▶ [Your task]: Rewrite every line of the data below, swapping "scientific name" for "binomial name" and leaving everything else unchanged.
— START Supplied material —
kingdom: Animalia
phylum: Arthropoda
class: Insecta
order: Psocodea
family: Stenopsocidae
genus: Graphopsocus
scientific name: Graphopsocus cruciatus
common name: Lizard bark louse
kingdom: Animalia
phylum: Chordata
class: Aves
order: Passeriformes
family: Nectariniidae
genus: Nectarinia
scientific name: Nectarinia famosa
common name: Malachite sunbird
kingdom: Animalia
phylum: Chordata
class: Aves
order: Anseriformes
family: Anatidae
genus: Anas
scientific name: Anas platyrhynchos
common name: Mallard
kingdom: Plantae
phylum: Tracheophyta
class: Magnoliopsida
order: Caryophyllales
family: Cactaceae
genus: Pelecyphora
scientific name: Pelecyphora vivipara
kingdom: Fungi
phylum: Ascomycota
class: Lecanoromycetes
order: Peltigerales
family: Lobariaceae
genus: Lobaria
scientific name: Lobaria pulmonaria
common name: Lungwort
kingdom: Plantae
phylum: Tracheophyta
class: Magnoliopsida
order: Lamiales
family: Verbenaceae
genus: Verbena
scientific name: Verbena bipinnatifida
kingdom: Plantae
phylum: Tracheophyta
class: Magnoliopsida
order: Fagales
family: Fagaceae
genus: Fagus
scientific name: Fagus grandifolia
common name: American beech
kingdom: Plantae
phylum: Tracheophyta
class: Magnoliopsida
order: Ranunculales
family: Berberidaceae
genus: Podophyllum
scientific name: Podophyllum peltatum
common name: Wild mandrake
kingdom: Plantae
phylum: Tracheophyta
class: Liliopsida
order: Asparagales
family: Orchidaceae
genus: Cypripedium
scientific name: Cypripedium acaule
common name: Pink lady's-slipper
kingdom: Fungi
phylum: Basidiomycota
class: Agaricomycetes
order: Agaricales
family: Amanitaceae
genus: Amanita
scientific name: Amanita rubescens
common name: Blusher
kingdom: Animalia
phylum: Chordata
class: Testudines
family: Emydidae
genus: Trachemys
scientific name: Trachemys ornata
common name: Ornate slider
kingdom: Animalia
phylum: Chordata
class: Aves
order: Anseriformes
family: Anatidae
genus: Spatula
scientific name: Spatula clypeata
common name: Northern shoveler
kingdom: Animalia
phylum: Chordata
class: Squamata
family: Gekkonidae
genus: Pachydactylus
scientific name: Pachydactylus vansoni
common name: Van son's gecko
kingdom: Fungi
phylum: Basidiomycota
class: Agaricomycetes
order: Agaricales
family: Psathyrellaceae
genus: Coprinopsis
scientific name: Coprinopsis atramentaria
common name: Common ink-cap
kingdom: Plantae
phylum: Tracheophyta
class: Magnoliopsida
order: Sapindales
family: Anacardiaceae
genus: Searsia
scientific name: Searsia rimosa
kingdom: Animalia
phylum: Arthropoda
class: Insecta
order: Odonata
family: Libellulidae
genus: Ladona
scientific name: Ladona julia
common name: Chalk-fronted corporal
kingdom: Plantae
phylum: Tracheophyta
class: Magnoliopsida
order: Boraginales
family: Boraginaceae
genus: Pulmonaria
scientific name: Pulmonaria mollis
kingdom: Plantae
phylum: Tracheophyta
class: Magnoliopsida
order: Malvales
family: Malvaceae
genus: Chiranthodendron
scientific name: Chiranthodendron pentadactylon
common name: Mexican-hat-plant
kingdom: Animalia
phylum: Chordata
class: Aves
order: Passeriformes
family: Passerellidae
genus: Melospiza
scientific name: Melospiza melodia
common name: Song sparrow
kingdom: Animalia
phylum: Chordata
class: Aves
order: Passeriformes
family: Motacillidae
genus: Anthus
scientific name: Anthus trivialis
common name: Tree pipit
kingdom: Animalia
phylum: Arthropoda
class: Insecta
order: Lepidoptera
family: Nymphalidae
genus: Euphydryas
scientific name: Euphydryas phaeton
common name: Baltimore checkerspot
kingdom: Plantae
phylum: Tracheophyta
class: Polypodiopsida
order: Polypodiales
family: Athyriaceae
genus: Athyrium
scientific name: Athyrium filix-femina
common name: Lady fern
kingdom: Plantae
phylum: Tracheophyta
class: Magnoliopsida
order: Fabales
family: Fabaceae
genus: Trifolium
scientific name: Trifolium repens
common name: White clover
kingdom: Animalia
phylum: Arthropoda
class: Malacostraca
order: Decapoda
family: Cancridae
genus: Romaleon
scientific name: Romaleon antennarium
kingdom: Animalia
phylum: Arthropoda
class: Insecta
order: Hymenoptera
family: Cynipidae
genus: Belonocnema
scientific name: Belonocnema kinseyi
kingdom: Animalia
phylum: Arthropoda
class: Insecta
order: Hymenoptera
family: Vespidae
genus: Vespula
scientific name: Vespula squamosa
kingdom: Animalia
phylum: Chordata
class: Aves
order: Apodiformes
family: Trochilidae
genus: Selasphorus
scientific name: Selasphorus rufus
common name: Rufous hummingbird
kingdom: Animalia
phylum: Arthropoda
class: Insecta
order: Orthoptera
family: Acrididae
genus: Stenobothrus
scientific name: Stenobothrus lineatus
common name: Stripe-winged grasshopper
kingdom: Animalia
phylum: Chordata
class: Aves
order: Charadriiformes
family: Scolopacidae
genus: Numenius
— END Supplied material —
▶ [Output for this task]:
kingdom: Animalia
phylum: Arthropoda
class: Insecta
order: Psocodea
family: Stenopsocidae
genus: Graphopsocus
binomial name: Graphopsocus cruciatus
common name: Lizard bark louse
kingdom: Animalia
phylum: Chordata
class: Aves
order: Passeriformes
family: Nectariniidae
genus: Nectarinia
binomial name: Nectarinia famosa
common name: Malachite sunbird
kingdom: Animalia
phylum: Chordata
class: Aves
order: Anseriformes
family: Anatidae
genus: Anas
binomial name: Anas platyrhynchos
common name: Mallard
kingdom: Plantae
phylum: Tracheophyta
class: Magnoliopsida
order: Caryophyllales
family: Cactaceae
genus: Pelecyphora
binomial name: Pelecyphora vivipara
kingdom: Fungi
phylum: Ascomycota
class: Lecanoromycetes
order: Peltigerales
family: Lobariaceae
genus: Lobaria
binomial name: Lobaria pulmonaria
common name: Lungwort
kingdom: Plantae
phylum: Tracheophyta
class: Magnoliopsida
order: Lamiales
family: Verbenaceae
genus: Verbena
binomial name: Verbena bipinnatifida
kingdom: Plantae
phylum: Tracheophyta
class: Magnoliopsida
order: Fagales
family: Fagaceae
genus: Fagus
binomial name: Fagus grandifolia
common name: American beech
kingdom: Plantae
phylum: Tracheophyta
class: Magnoliopsida
order: Ranunculales
family: Berberidaceae
genus: Podophyllum
binomial name: Podophyllum peltatum
common name: Wild mandrake
kingdom: Plantae
phylum: Tracheophyta
class: Liliopsida
order: Asparagales
family: Orchidaceae
genus: Cypripedium
binomial name: Cypripedium acaule
common name: Pink lady's-slipper
kingdom: Fungi
phylum: Basidiomycota
class: Agaricomycetes
order: Agaricales
family: Amanitaceae
genus: Amanita
binomial name: Amanita rubescens
common name: Blusher
kingdom: Animalia
phylum: Chordata
class: Testudines
family: Emydidae
genus: Trachemys
binomial name: Trachemys ornata
common name: Ornate slider
kingdom: Animalia
phylum: Chordata
class: Aves
order: Anseriformes
family: Anatidae
genus: Spatula
binomial name: Spatula clypeata
common name: Northern shoveler
kingdom: Animalia
phylum: Chordata
class: Squamata
family: Gekkonidae
genus: Pachydactylus
binomial name: Pachydactylus vansoni
common name: Van son's gecko
kingdom: Fungi
phylum: Basidiomycota
class: Agaricomycetes
order: Agaricales
family: Psathyrellaceae
genus: Coprinopsis
binomial name: Coprinopsis atramentaria
common name: Common ink-cap
kingdom: Plantae
phylum: Tracheophyta
class: Magnoliopsida
order: Sapindales
family: Anacardiaceae
genus: Searsia
binomial name: Searsia rimosa
kingdom: Animalia
phylum: Arthropoda
class: Insecta
order: Odonata
family: Libellulidae
genus: Ladona
binomial name: Ladona julia
common name: Chalk-fronted corporal
kingdom: Plantae
phylum: Tracheophyta
class: Magnoliopsida
order: Boraginales
family: Boraginaceae
genus: Pulmonaria
binomial name: Pulmonaria mollis
kingdom: Plantae
phylum: Tracheophyta
class: Magnoliopsida
order: Malvales
family: Malvaceae
genus: Chiranthodendron
binomial name: Chiranthodendron pentadactylon
common name: Mexican-hat-plant
kingdom: Animalia
phylum: Chordata
class: Aves
order: Passeriformes
family: Passerellidae
genus: Melospiza
binomial name: Melospiza melodia
common name: Song sparrow
kingdom: Animalia
phylum: Chordata
class: Aves
order: Passeriformes
family: Motacillidae
genus: Anthus
binomial name: Anthus trivialis
common name: Tree pipit
kingdom: Animalia
phylum: Arthropoda
class: Insecta
order: Lepidoptera
family: Nymphalidae
genus: Euphydryas
binomial name: Euphydryas phaeton
common name: Baltimore checkerspot
kingdom: Plantae
phylum: Tracheophyta
class: Polypodiopsida
order: Polypodiales
family: Athyriaceae
genus: Athyrium
binomial name: Athyrium filix-femina
common name: Lady fern
kingdom: Plantae
phylum: Tracheophyta
class: Magnoliopsida
order: Fabales
family: Fabaceae
genus: Trifolium
binomial name: Trifolium repens
common name: White clover
kingdom: Animalia
phylum: Arthropoda
class: Malacostraca
order: Decapoda
family: Cancridae
genus: Romaleon
binomial name: Romaleon antennarium
kingdom: Animalia
phylum: Arthropoda
class: Insecta
order: Hymenoptera
family: Cynipidae
genus: Belonocnema
binomial name: Belonocnema kinseyi
kingdom: Animalia
phylum: Arthropoda
class: Insecta
order: Hymenoptera
family: Vespidae
genus: Vespula
binomial name: Vespula squamosa
kingdom: Animalia
phylum: Chordata
class: Aves
order: Apodiformes
family: Trochilidae
genus: Selasphorus
binomial name: Selasphorus rufus
common name: Rufous hummingbird
kingdom: Animalia
phylum: Arthropoda
class: Insecta
order: Orthoptera
family: Acrididae
genus: Stenobothrus
binomial name: Stenobothrus lineatus
common name: Stripe-winged grasshopper
kingdom: Animalia
phylum: Chordata
class: Aves
order: Charadriiformes
family: Scolopacidae
genus: Numenius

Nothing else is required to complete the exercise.